Task:
Could you continue the forum thread below about the Pipesmokers' December 3rd catch from the point where it stops?

Document segment:
# Pipesmokers December 3rd Catch



## corkster_00 (Dec 30, 2005)

29 total today, 2-3lb7ozers 1 3lb1ozer


----------



## neocats1 (Oct 14, 2006)

great batch if fish guys. Congrats.


----------



## cadyshac (Dec 9, 2005)

Hey guys ease up on the posts before people start thinking there are fish in that filthy river......LOL
Nice catch, I bet you had a blast!
Cady


----------



## DJA (Jun 18, 2004)

That does it ! I'm getting a pipe tomorrow


----------



## multi species angler (Feb 20, 2006)

http://www.ohiogamefishing.com/forums/showthread.php?t=59269&page=2 Just replace the word eyes with the word sauger.


----------



## BassMasterFlash (Oct 3, 2006)

I'm going to drive around Mays lick Ky looking for 3 guys smoking pipes. Then follow them to their fishing hole. Great catch.


----------



## dwwv4 (Nov 12, 2006)

don"t you guys get it....... its not the pipes.. its the way you hold your mouth while your fishing.. the pipe keeps your mouth in proper alienment??? sorry guys i just had to go there.... trying to make myself feel better looking at those hog sauger.... keep posting them fish, it keeps me in the hunt.


----------



## bttmline (Apr 7, 2004)

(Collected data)
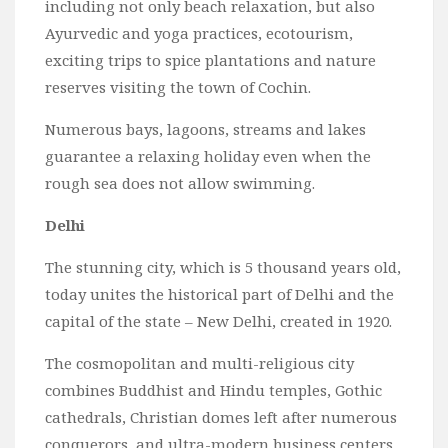
including not only beach relaxation, but also
Ayurvedic and yoga practices, ecotourism,
exciting trips to spice plantations and nature
reserves visiting the town of Cochin.
Numerous bays, lagoons, streams and lakes
guarantee a relaxing holiday even when the
rough sea does not allow swimming.
Delhi
The stunning city, which is 5 thousand years old,
today unites the historical part of Delhi and the
capital of the state – New Delhi, created in 1920.
The cosmopolitan and multi-religious city
combines Buddhist and Hindu temples, Gothic
cathedrals, Christian domes left after numerous
conquerors, and ultra-modern business centers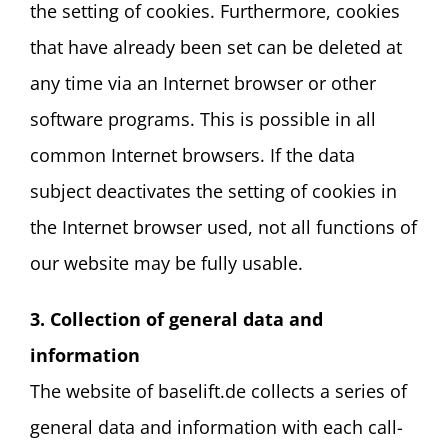
the setting of cookies. Furthermore, cookies
that have already been set can be deleted at
any time via an Internet browser or other
software programs. This is possible in all
common Internet browsers. If the data
subject deactivates the setting of cookies in
the Internet browser used, not all functions of
our website may be fully usable.
3. Collection of general data and
information
The website of baselift.de collects a series of
general data and information with each call-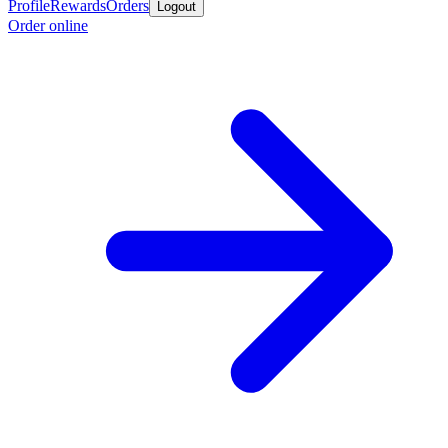
Profile
Rewards
Orders
Logout
Order online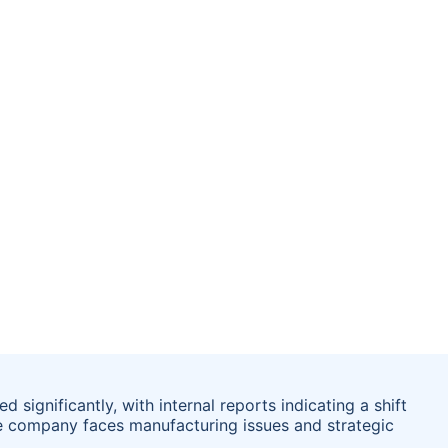
significantly, with internal reports indicating a shift
e company faces manufacturing issues and strategic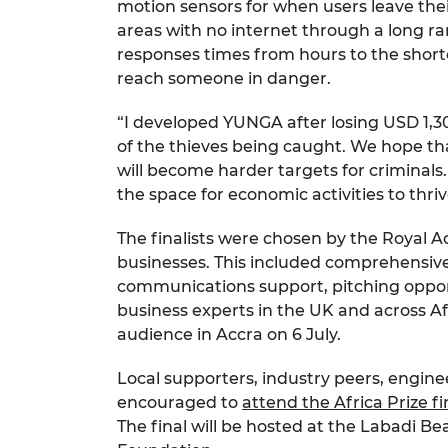
motion sensors for when users leave the
areas with no internet through a long 
responses times from hours to the short
reach someone in danger.
“I developed YUNGA after losing USD 1,300
of the thieves being caught. We hope t
will become harder targets for criminals. 
the space for economic activities to thriv
The finalists were chosen by the Royal 
businesses. This included comprehensive
communications support, pitching oppor
business experts in the UK and across Afri
audience in Accra on 6 July.
Local supporters, industry peers, engine
encouraged to
attend the Africa Prize fi
The final will be hosted at the Labadi 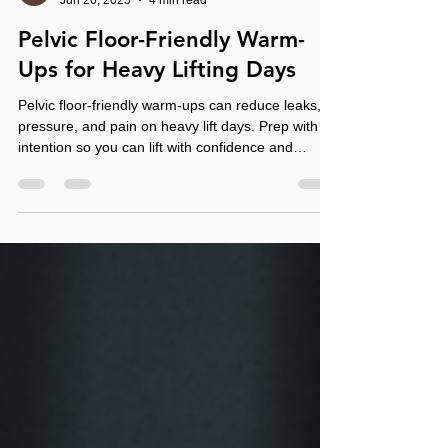
Morgan Meese
Jun 26, 2025
4 min read
Pelvic Floor-Friendly Warm-
Ups for Heavy Lifting Days
Pelvic floor-friendly warm-ups can reduce leaks,
pressure, and pain on heavy lift days. Prep with
intention so you can lift with confidence and
control.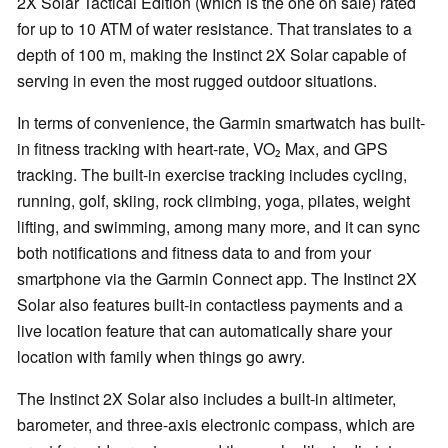
2X Solar Tactical Edition (which is the one on sale) rated
for up to 10 ATM of water resistance. That translates to a
depth of 100 m, making the Instinct 2X Solar capable of
serving in even the most rugged outdoor situations.
In terms of convenience, the Garmin smartwatch has built-
in fitness tracking with heart-rate, VO₂ Max, and GPS
tracking. The built-in exercise tracking includes cycling,
running, golf, skiing, rock climbing, yoga, pilates, weight
lifting, and swimming, among many more, and it can sync
both notifications and fitness data to and from your
smartphone via the Garmin Connect app. The Instinct 2X
Solar also features built-in contactless payments and a
live location feature that can automatically share your
location with family when things go awry.
The Instinct 2X Solar also includes a built-in altimeter,
barometer, and three-axis electronic compass, which are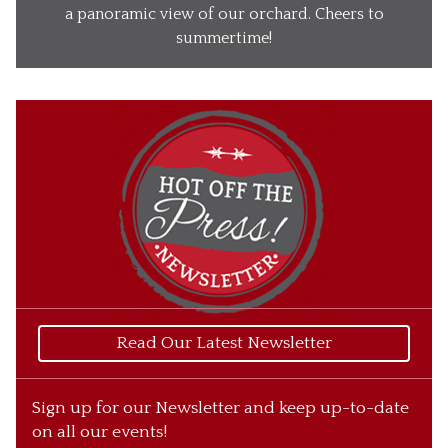
Our Wines
a panoramic view of our orchard. Cheers to
summertime!
Our Ciders
Gift Baskets
What’s Happening
Our Story
Read Our Latest Newsletter
Sign up for our Newsletter and keep up-to-date
on all our events!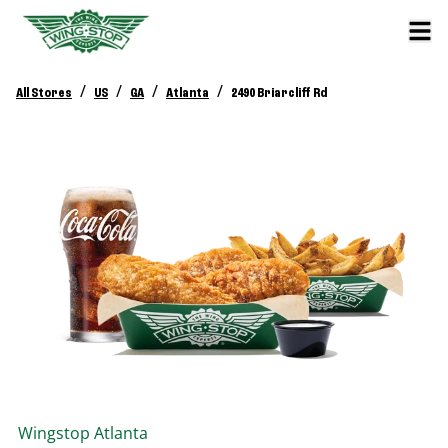
/
/
/
/
All Stores
US
GA
Atlanta
2490 Briarcliff Rd
Wingstop
Atlanta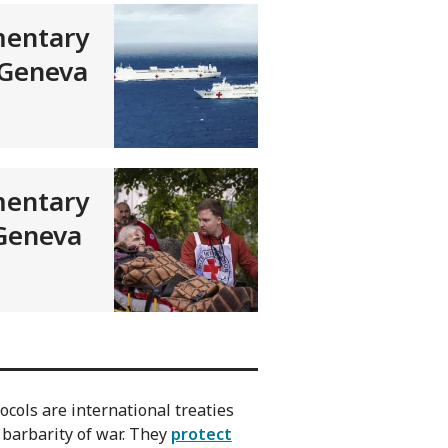
entary
 Geneva
entary
 Geneva
cols are international treaties
 barbarity of war. They
protect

Answer for the task:
I have always wanted to hit the river for sauger but my boat isn't big enough.
Tim


----------



## snake69 (Sep 26, 2005)

Honestly....what the *^!%* do ya need a boat fer? Been fishin' it for years and only started taking the boat this year.....and *always* brought fish home!!!


----------



## C J Hughes (Jan 24, 2006)

What a nice catch of saugers , great picture . Have you been catching any blue cats this year when you have been fishing for sauger this fall ? I have caught more blues this fall than any year in the past .


----------



## bttmline (Apr 7, 2004)

What is the Kentucky limit on sauger?
Tim


----------



## peple of the perch (Sep 13, 2004)

wow. great job on the saugers.


----------



## corkster_00 (Dec 30, 2005)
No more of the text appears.